The intention of the report is to identify and analyze
major threat scenarios for infectious diseases, releases of hazardous material
and major trauma events, where possible linking to real events with lessons
learned. Such events might be considered “Events of Public Health Concern”
(EoPHC) and the scenarios that exemplify them assist with the definition
of the scope of the IMPRESS toolbox. The risks posed by these threats on a nation’s
public health are explored.
Two key features are required of the scenarios
developed below: international aspects of a response (for example, cross-border
communication or countermeasure sharing) and events with a disproportion
between demand for and supply of health care (due to multiple hazards or
complex care requirements).
Different types of incident and emergency vary
considerably in the short and longer term public health impacts on the affected
community, with different demands being placed on different elements of the
potential health response. Any given event/scenario determines which actors within the responder community need to be
involved; the types, detail and amount of information or data that need to be
shared and acted upon; and how quickly. Whilst capability gaps may exist for
certain health responses, for a given scenario, the capacity related issues
that need to be considered (amongst others) include:
- Ambulance (and potentially Police and Fire) service capacity
- Mass decontamination facilities
- Availability and type of countermeasures and related delivery system
- Diagnostics and tests to confirm agent
- Hospitals (bed space in ER/ICU/specialist treatment, medical (clinician and nurses) staff)
- Morgues
- Environmental clean-up (cordons, making safe, vector control)

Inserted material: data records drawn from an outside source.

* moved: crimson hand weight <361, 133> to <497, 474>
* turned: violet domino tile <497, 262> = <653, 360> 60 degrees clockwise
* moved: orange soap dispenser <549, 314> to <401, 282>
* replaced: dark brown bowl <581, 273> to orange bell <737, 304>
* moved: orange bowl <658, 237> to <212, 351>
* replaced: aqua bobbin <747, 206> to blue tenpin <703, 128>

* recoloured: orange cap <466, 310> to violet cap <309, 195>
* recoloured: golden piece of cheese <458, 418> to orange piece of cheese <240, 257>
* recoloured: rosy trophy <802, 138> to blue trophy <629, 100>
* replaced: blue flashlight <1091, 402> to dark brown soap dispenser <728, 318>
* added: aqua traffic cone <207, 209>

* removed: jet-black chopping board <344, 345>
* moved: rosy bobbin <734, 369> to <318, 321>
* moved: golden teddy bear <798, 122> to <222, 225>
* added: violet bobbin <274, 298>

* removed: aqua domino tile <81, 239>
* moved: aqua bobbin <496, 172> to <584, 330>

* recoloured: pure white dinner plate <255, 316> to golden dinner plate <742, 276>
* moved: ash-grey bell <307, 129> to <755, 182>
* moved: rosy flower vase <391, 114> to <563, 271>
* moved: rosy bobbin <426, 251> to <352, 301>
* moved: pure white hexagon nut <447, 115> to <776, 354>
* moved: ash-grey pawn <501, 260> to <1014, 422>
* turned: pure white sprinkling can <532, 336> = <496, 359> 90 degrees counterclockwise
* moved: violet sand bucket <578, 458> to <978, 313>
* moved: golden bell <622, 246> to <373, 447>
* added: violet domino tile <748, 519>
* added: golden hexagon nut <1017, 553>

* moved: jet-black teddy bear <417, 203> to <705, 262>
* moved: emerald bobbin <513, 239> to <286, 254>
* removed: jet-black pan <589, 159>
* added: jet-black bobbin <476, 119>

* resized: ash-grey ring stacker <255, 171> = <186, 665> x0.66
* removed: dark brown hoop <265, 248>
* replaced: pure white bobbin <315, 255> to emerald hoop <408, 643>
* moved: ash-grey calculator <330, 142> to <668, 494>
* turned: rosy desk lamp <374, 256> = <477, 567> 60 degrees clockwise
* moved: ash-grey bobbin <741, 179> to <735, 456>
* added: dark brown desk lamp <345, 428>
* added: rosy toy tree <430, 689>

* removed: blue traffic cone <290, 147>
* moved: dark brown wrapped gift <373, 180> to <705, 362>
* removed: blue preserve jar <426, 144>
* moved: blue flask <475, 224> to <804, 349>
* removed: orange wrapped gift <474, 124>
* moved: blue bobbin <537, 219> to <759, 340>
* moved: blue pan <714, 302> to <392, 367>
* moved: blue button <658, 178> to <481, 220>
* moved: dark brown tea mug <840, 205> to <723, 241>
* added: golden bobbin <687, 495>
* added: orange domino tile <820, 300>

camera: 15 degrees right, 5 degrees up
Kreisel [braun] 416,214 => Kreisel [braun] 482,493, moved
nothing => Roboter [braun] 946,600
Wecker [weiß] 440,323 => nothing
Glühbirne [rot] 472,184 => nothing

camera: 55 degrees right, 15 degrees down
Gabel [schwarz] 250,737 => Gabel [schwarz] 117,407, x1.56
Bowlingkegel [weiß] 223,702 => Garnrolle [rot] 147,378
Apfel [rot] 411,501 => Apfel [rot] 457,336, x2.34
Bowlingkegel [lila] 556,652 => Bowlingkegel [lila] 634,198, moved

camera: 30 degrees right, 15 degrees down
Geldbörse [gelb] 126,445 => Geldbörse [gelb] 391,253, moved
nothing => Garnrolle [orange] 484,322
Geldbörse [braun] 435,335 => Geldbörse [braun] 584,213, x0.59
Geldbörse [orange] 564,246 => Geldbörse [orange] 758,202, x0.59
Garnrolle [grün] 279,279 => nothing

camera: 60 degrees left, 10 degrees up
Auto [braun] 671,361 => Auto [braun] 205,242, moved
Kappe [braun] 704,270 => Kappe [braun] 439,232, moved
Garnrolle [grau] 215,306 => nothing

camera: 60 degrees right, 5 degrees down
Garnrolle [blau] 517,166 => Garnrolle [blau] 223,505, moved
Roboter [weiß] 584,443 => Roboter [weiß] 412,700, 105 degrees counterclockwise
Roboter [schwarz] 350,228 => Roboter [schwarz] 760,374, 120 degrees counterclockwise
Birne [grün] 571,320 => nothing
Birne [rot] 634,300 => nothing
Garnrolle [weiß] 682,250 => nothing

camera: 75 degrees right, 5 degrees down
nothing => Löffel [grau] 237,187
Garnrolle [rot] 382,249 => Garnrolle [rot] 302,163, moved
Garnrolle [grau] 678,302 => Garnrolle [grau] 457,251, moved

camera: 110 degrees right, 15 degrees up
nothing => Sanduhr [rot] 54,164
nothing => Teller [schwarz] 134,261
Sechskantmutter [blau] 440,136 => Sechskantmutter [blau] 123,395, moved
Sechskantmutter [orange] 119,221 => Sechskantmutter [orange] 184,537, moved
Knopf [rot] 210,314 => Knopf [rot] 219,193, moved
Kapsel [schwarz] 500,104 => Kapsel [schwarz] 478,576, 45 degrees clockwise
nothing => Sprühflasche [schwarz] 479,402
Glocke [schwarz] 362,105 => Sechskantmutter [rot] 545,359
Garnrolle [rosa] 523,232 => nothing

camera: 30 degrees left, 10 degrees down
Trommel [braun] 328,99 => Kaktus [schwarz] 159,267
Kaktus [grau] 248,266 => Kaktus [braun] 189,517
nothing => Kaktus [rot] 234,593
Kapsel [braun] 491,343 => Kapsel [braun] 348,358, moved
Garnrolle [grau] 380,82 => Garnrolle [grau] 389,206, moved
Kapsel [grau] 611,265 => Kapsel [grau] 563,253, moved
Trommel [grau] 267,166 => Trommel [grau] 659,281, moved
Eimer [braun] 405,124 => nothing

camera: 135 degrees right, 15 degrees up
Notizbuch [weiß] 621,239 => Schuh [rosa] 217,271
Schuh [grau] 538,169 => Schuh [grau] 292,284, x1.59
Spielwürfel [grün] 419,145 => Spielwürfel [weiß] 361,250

- Psychosocial impacts and interventions
The pathogenic mechanism of adverse health
determinants as well as the lack of health promoters can be described as
biological, chemical, physical and/or psychosocial processes. Health hazards or
stressors include hazardous materials (HZM), mechanical pressure and vibrations
(e.g. sharps, noise, repetitive stress), electromagnetic radiation (e.g.
thermal, ionizing radiation) as well as disruptors and disturbances of basic
physiological processes (e.g. sleep deprivation, biorithm disturbance, nutrient
disequilibrium) and psychosocial stress (e.g. emotional pressure,
psychotrauma).
Incidents involving hazardous materials include
Biological, Nuclear, Incendiary, Chemical, Explosive (NBICE) or Chemical,
Biological, Radiological, Nuclear, Explosive (CBRNE) agents. Scenarios with
Explosive and Incendiary agents result in trauma (e.g. mechanical injury such
as crushing and fragmentation, but also burns). Scenarios with living organisms
or biological agents and with nuclear materials or radiological hazards have a
particular pathogenesis, which differs from (bio)chemical mechanisms of harm.